November 29, 2005
Shortage of veterinarians in Indonesia hurts bird flu surveillance
Indonesia lacked an adequate number of veterinarians to assist in grassroots surveillance of H5N1 avian influenza outbreaks, an agriculture ministry official said Tuesday.
"One of the challenges (to surveillance) is the number of veterinarians," the Ministry of Agriculture's director general of livestock production, Mathur Riady, told reporters.
Minister of Agriculture Anton Apriyantono said Tuesday his ministry would set up health posts in "endemic" H5N1 avian influenza outbreak areas, including Jakarta and West Java province.

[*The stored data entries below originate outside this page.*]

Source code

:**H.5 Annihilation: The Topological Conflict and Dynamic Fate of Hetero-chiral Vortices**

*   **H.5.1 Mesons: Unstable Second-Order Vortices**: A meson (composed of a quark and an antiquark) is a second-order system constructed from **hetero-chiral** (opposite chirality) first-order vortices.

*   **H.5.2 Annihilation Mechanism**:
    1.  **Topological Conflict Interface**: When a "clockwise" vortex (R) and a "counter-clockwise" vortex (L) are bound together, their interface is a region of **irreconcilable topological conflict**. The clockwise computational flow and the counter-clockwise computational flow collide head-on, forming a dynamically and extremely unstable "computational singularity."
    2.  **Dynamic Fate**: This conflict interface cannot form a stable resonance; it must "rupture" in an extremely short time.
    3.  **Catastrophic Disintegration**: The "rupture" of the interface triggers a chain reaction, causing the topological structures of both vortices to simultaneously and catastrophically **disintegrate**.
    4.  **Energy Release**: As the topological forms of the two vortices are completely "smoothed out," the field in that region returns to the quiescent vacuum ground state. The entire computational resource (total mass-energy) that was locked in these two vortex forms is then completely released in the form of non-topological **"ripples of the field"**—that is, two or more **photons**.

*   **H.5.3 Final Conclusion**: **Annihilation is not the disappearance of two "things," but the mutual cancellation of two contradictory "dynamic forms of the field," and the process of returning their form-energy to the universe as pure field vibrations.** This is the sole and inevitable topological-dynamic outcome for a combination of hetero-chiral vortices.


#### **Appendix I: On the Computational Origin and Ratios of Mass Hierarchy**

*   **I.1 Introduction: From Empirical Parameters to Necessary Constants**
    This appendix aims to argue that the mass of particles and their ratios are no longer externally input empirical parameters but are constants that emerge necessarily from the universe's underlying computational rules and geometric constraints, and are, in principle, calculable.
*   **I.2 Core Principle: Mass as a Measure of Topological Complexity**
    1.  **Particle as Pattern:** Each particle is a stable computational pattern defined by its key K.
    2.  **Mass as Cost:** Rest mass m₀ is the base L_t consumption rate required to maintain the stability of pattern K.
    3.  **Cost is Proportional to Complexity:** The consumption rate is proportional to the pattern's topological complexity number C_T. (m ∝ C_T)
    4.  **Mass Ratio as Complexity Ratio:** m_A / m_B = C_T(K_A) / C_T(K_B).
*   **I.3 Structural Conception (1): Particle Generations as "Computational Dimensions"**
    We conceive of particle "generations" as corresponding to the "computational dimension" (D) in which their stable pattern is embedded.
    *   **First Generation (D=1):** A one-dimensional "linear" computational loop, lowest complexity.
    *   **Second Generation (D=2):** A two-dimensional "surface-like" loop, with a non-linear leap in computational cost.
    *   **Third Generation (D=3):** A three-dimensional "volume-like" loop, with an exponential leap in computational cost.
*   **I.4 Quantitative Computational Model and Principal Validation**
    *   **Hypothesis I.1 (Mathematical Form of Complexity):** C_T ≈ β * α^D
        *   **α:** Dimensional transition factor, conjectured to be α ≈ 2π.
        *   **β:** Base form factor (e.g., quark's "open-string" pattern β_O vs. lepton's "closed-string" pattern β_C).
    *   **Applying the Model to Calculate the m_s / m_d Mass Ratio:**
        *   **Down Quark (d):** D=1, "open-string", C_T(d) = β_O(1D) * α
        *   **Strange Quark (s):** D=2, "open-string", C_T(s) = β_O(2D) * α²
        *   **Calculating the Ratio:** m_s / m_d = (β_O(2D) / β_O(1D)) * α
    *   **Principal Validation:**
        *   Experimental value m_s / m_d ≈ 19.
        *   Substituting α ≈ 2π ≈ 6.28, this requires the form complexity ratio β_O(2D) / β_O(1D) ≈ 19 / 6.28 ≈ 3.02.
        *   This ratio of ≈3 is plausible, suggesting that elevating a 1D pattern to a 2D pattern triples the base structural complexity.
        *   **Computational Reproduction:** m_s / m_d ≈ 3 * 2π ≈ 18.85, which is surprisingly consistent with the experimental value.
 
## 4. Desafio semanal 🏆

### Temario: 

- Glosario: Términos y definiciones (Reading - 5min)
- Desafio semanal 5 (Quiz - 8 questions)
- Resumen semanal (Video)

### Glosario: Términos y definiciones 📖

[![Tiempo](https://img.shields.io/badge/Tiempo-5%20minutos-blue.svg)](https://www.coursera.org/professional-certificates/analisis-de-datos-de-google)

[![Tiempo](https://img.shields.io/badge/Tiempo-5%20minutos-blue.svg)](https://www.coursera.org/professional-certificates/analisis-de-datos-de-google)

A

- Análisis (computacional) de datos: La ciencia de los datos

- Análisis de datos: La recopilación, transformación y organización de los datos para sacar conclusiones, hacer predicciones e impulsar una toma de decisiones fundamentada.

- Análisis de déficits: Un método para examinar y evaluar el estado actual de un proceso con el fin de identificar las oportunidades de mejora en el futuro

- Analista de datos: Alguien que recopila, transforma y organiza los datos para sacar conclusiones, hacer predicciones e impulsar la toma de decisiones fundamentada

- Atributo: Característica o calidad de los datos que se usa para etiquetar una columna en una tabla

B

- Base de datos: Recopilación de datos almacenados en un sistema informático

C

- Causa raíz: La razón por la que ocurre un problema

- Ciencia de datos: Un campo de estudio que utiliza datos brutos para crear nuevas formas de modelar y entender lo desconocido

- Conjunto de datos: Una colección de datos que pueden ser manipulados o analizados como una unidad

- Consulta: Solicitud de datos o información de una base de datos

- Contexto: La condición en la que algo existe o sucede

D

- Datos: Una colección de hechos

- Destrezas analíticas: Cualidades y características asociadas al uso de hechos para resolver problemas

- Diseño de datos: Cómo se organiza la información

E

Each health post would be staffed by a veterinarian and a "veterinarian paramedic", but sourcing adequate numbers of trained staff would be problematic, Riady indicated, without elaborating.
The health posts are likely part of a H5N1 "village alert" system mentioned Monday by Indonesia's President Susilo Bambang Yudhoyono.
H5N1 has killed more than 60 people in Indonesia, Cambodia, Vietnam and Thailand since late 2003. Indonesia has recorded seven H5N1 fatalities out of a total of 12 cases since July, according to updated World Health Organization data issued Saturday.
International health officials warned that Indonesia might rival Cambodia and Vietnam as a weak link in global efforts to prevent the emergence of an easily transmissible human strain of the H5N1 virus, which could spawn a deadly pandemic.